> DATA IN THIS EXERCISE:

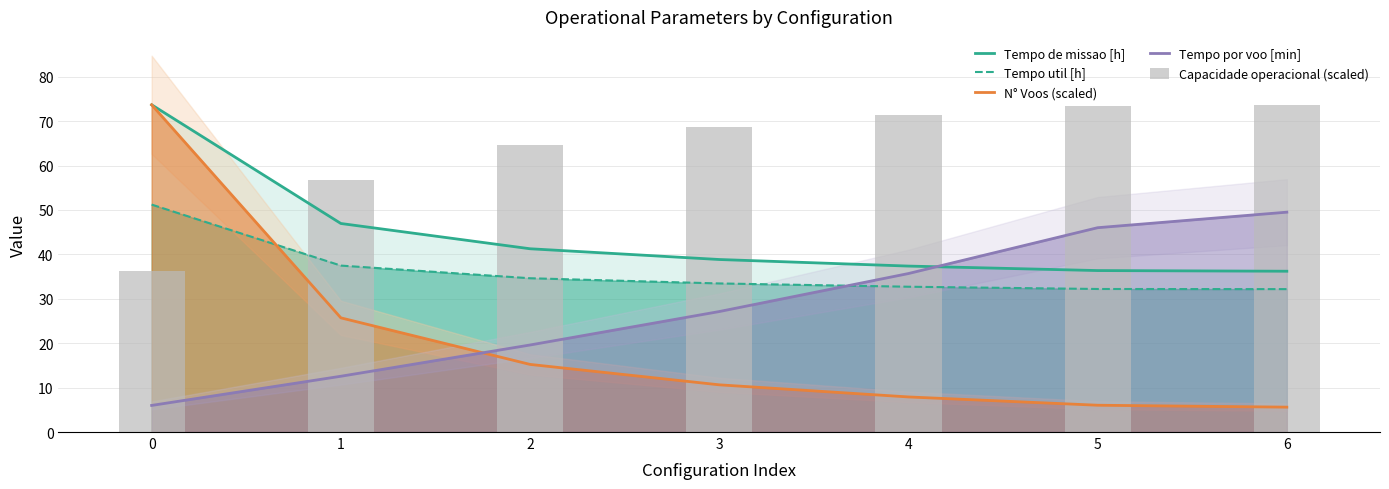

What is the difference between the maximum and second lowest values in the Tempo por voo [min] series?

36.9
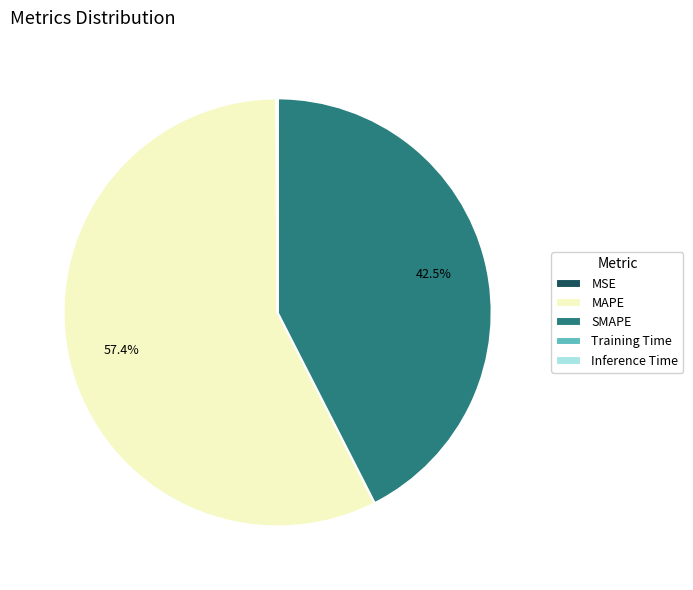

To the nearest percent, what is the difference between the largest and smallest slice percentages?

57%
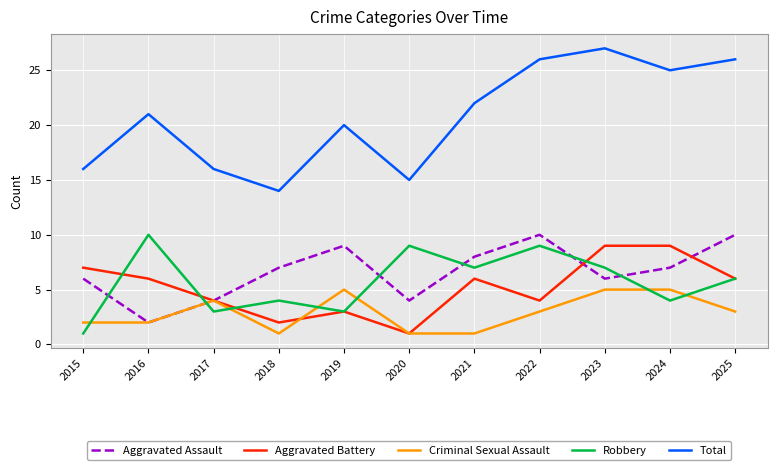

Reading left to right, transcribe all the data shown in this chart.

Aggravated Assault: 6	2	4	7	9	4	8	10	6	7	10
Aggravated Battery: 7	6	4	2	3	1	6	4	9	9	6
Criminal Sexual Assault: 2	2	4	1	5	1	1	3	5	5	3
Robbery: 1	10	3	4	3	9	7	9	7	4	6
Total: 16	21	16	14	20	15	22	26	27	25	26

> WHAT THE TASK REQUIRES: Extract every line of the records above that contains the word "between", treating uppercase and lowercase as different.

> RESULT OF THE EXERCISE:
What is the difference between the maximum and second lowest values in the Tempo por voo [min] series?
To the nearest percent, what is the difference between the largest and smallest slice percentages?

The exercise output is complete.